With an all-solid rocket and an upper stage carrying storable propellants, Vega will not require any dynamic operations such as propellant loading during its countdown. Countdown operations pick up at T-9 hours and 10 minutes and are largely focused on checks of the rocket’s Multi-Function Unit that is in charge of controlling all aspects of the mission. Both payloads will be on internal power when Vega’s automatic countdown sequence kicks off at T-4 minutes to put the rocket through final reconfigurations for liftoff.
Upon Ignition of its P80 first stage, Vega will literally jump off the ground – generating a total thrust of 280,000 Kilogram-force to lift the 137-metric-ton vehicle. Seconds after lifting off, Vega will pitch over to begin flying to the north, aiming for a Sun Synchronous Insertion.

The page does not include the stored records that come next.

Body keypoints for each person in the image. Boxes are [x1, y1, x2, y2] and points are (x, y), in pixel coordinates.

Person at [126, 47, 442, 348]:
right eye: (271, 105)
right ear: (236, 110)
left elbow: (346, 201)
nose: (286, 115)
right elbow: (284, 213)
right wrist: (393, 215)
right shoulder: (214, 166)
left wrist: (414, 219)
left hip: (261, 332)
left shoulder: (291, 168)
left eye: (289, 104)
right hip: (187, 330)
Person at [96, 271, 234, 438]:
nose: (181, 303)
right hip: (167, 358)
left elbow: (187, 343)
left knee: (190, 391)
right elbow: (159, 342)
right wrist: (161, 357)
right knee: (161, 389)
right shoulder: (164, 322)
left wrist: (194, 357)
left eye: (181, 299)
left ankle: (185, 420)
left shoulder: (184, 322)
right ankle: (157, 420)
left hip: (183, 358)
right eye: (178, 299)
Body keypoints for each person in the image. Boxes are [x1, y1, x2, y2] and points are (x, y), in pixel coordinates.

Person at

The 11.2-meter long first stage will burn over 88 metric tons of solid propellant in just 115 seconds, accelerating the rocket to a speed of 1.7 Kilometers per second. Burnout on the first stage is sensed by the declining chamber pressure, triggering the pyrotechnic stage separation sequence at T+1:57 to set up for the ignition of the second stage, designated Zefiro-23.

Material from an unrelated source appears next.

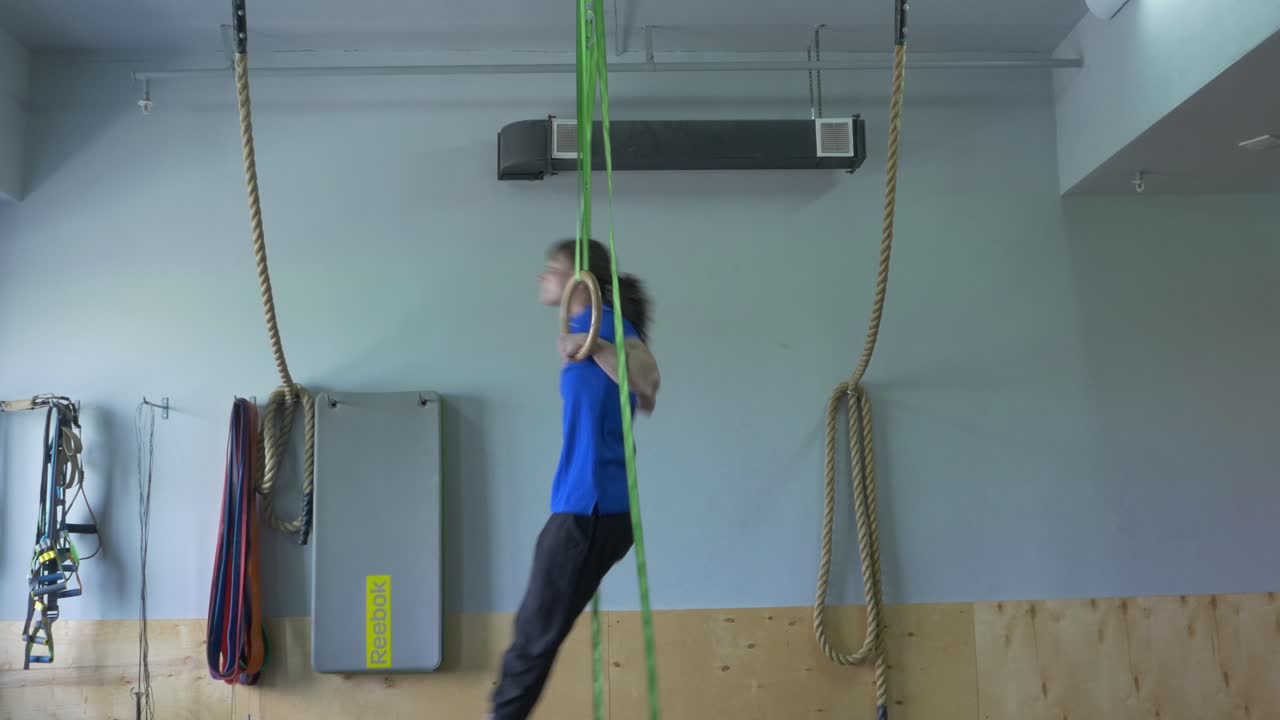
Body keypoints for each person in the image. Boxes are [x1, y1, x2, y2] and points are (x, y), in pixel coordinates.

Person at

The Z23, loaded with 24 metric tons of packed propellant, will soar to an average thrust of 122 metric-ton-force for a burn of 77 seconds.
Separation of the 8.4-meter second stage is expected at an altitude of 155 Kilometers at a speed of 3.8 Kilometers per second. Ignition of the Zefiro-9 stage comes around 23 seconds after Z23 separation at T+4:03. Although it is the smallest of the three stages, Z9 has the longest burn time – firing for 120 seconds at an average thrust of 23 metric-ton force.
The protective payload fairing will split open and separate four minutes and eight seconds into the flight when Vega will be well on its way out of the dense layers of the atmosphere.
Stage 3 accelerates the vehicle to 7.6 Kilometers per second and separates six minutes and 42 seconds after launch when the vehicle will have reached 236 Kilometers in altitude. At that point, the AVUM – Attitude and Vernier Upper Module – assumes control of the flight, first tasked with stabilizing its orientation before coasting uphill for a little over a minute.
The AVUM will ignite its Main Engine Assembly (RD-869) at T+7 minutes and 52 seconds on a burn of just over six minutes to push the stack into orbit with a thrust of 250 Kilogram-force.
AVUM will be tasked with a relatively complex mission profile on Wednesday calling for a total of five burns the first of which is designed to inject the stack into a Parking Orbit peaking around 450 Kilometers in altitude. In that orbit, the vehicle will coast for half a lap around the planet before lighting up again 40 minutes and 37 seconds into the flight for an 85-second burn to circularize the orbit at 450 Kilometers.
OPTSAT-3000 will be first to depart the vehicle, separating 42 minutes and 49 seconds into the mission to set sail on its imaging mission for the Italian government. AVUM will drop the Vespa adapter ten minutes after OPTSAT separation and re-light the engine at T+53 minutes and 5 seconds on a 58-second burn to lift the high point of the orbit to 720 Kilometers. Then, it’s another half orbit of coasting ahead of a 64-second circularization maneuver at T+95 minutes to set up the proper orbit for VENµS – targeting separation one hour and 37 minutes after liftoff to conclude the primary mission of Vega.
AVUM will be tasked with a 78-second retrograde deorbit maneuver ten minutes after dropping off its second passenger to remove itself from orbit, slowing by 217 meters per second to close out its mission with a fiery re-entry.